It's no surprise that Clean Line doesn't agree with the decision of the Illinois Third District Court of Appeals that voided the permit for its Rock Island Clean Line (RICL) project issued by the Illinois Commerce Commission. What is sort of surprising is that RICL has taken to the media to appeal the appeal in the court of public opinion. It's also surprising that Clean Line whined to a different Appeals Court hearing the appeal of the ICC's grant of a permit to the Grain Belt Express project, suggesting that the court should not rely on the Third District's Opinion, but allow arguments on its merit. Since when is an appeals court the proper venue to appeal the decision of a different appeals court?
The Opinion of the Third District Court of Appeals is the rule of law unless and until the Illinois Supreme Court takes the case and issues its own opinion overturning the lower court. The Illinois Supreme Court takes very few cases, saving its review for cases of great importance to the state, cases that disagree with prior Supreme Court rulings, and cases where a conflict has arisen between the opinions of different appellate courts.
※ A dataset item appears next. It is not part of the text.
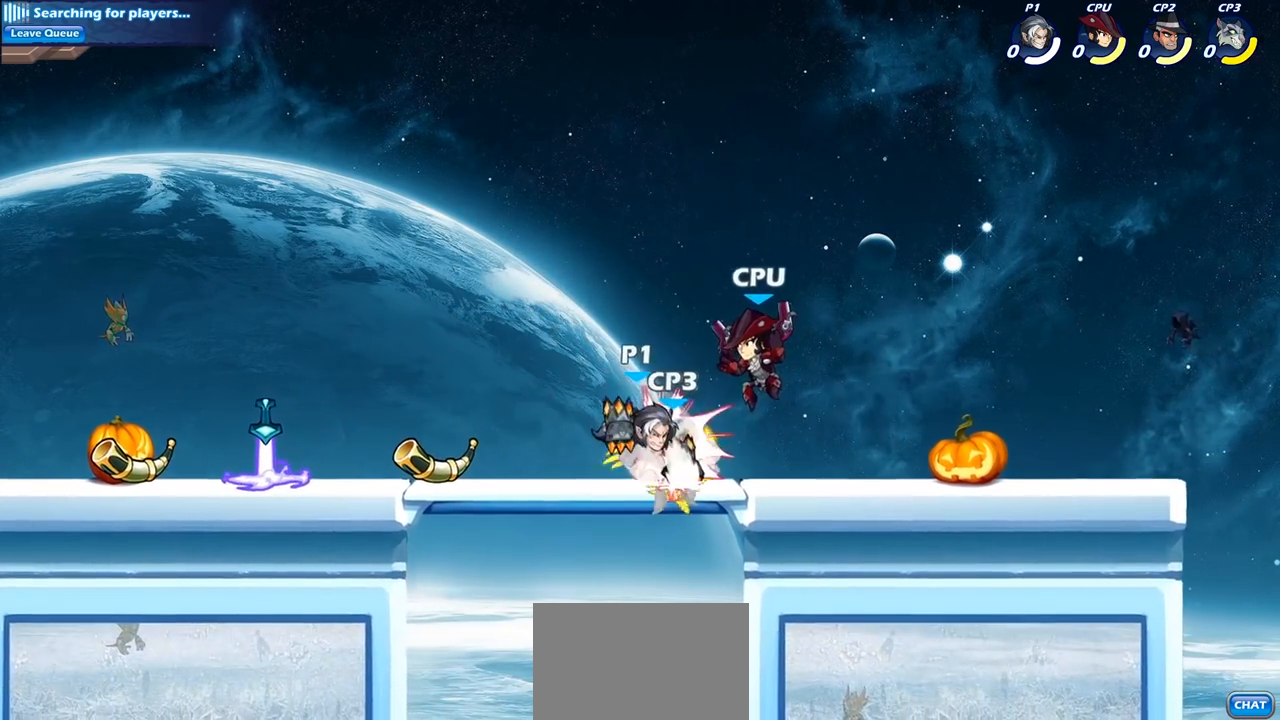
{"buttons": [], "left_stick": "right", "right_stick": "center", "events": [[450, "left_stick", "right"]]}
It doesn't matter what RICL's counsel thinks, what the ICC thinks, what the labor unions think, what the media reports, or what a smarmy RICL lobbyist pretending he's a lawyer spews to a reporter. The only thing that matters is the opinion of the Third District, and that Opinion reversed the Order of the Illinois Commerce Commission that granted a certificate of public convenience and necessity and ordered the Illinois Commerce Commission to enter an Order consistent with the Court's decision. It no longer matters what the ICC did in 2014.
Detweiler said the ruling ignores that the project would lower electricity prices for Illinois consumers as more power would be made available in the market. The new line would be designed to move up to 4,000 megawatts, enough to power 1.4 million homes.
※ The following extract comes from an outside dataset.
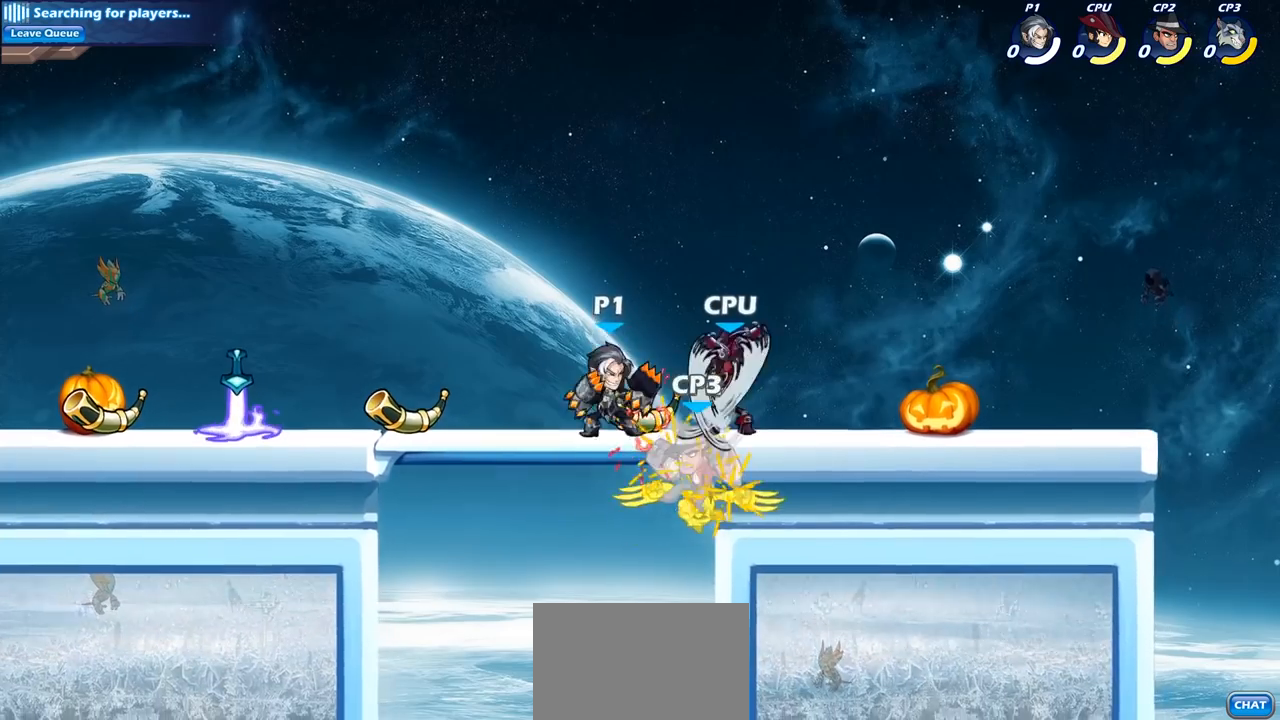
{"buttons": [], "left_stick": "center", "right_stick": "center", "events": [[17, "SQUARE", "down"], [133, "SQUARE", "up"], [300, "left_stick", "center"]]}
It's different than most high-voltage lines in that its developers aren't asking regulators to force captive ratepayers to pay higher electricity rates to finance the project. Instead, Rock Island is a "merchant" line and will be a success only if it signs up enough wind farm developers to pay it to move their output from low-population parts of the Dakotas, Minnesota, Kansas and Iowa to population centers like Chicago and the mid-Atlantic.
The decision doesn't pass constitutional muster, [Detweiler] said.
"It's a terrible precedent—not just for us but any nonincumbent," Hans Detweiler, Rock Island vice president of development, said of the decision in an interview.
He argued that the logic of the ruling is that only established utilities like ComEd and Ameren Illinois can win approval for transmission lines. That undermines competition, he said.
The chances that the Illinois Supreme Court will decide to take up RICL's appeal of the Third District's decision are slim. No matter what RICL wants to pretend for the media, the courts have spoken. No media spree can change that.